Les pourparlers à Vienne pour rétablir l’accord ont commencé en avril 2021, mais se sont enlisés ces derniers mois en raison de désaccords entre Téhéran et Washington, qui a organisé une ronde infructueuse de deux jours de négociations indirectes au Qatar le mois dernier.

Dans son article, Borrell a écrit que le texte actuellement disponible “reflète la détermination” de toutes les parties à assurer sa durabilité, résultant en un accord mieux protégé contre d’éventuelles futures mesures unilatérales alors que la prochaine élection présidentielle américaine se profile en 2024.

“Si l’accord est rejeté, nous risquons une crise nucléaire dangereuse, face à la perspective d’un isolement accru de l’Iran et de son peuple”, a-t-il écrit.

L’ancien président américain Donald Trump a imposé des sanctions globales à Téhéran qui sont maintenant imposées par le président Joe Biden, qui a promis d’intensifier encore la campagne de «pression maximale» de son prédécesseur si l’accord n’est pas rétabli.

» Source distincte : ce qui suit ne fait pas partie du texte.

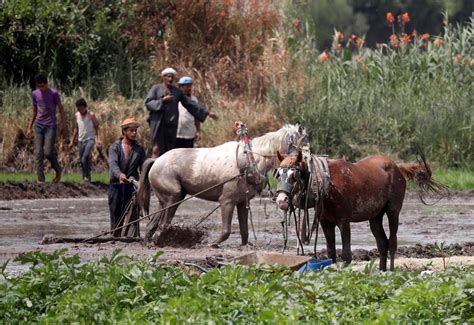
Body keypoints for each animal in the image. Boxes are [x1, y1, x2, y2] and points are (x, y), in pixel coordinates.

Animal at [139, 124, 306, 246]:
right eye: (302, 144)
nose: (305, 164)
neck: (249, 160)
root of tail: (156, 160)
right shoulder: (227, 201)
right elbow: (226, 230)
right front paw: (214, 243)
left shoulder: (241, 202)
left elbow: (244, 229)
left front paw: (246, 245)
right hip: (173, 197)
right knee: (164, 223)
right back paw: (159, 240)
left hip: (166, 199)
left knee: (153, 223)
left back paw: (149, 241)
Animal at [274, 150, 448, 270]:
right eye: (279, 174)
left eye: (294, 176)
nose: (281, 200)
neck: (328, 182)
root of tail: (397, 167)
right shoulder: (325, 222)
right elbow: (331, 252)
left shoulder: (344, 221)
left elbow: (346, 254)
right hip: (375, 217)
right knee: (382, 243)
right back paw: (381, 271)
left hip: (393, 211)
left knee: (392, 242)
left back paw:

Connu officiellement sous le nom de Plan d’action global conjoint (JCPOA), l’accord impose des restrictions strictes au programme nucléaire iranien en échange de la levée des sanctions des États-Unis, de l’UE et des Nations Unies.

“Visibilité limitée”

Le va-et-vient intervient alors que l’organisme de surveillance nucléaire mondial déplore une surveillance insuffisante des sites nucléaires iraniens.

Rafael Grossi, le directeur général de l’Agence internationale de l’énergie atomique (AIEA), avait déclaré la semaine dernière qu’il avait « une visibilité limitée » car le programme nucléaire iranien « galopait ».

“Ce n’est pas impossible, mais cela va nécessiter une tâche très complexe et peut-être des accords spécifiques”, avait-il déclaré à propos des perspectives de restauration du JCPOA pour le moment.

Iran le mois dernier a fait tomber 27 caméras d’agence couvert par l’accord nucléaire après que les États-Unis et ses trois principaux alliés européens parties à l’accord ont présenté une résolution censurant l’Iran qui a été adoptée par le conseil d’administration de l’AIEA.

Cela a incité le chef de l’AIEA et les puissances occidentales à renouveler les avertissements répétés que le temps pour rétablir l’accord s’épuise rapidement.

L’Iran a commencé à abandonner progressivement les restrictions du JCPOA un an après que Trump a quitté l’accord, et enrichit maintenant l’uranium à 60% à l’aide de centrifugeuses avancées tout en maintenant que son programme nucléaire est pacifique.

Téhéran a également dénoncé Grossi pour avoir fait ce qu’il considère comme des commentaires politiques qui vont au-delà du mandat technique de l’agence.

Source link

Leave a Comment

Your email address will not be published.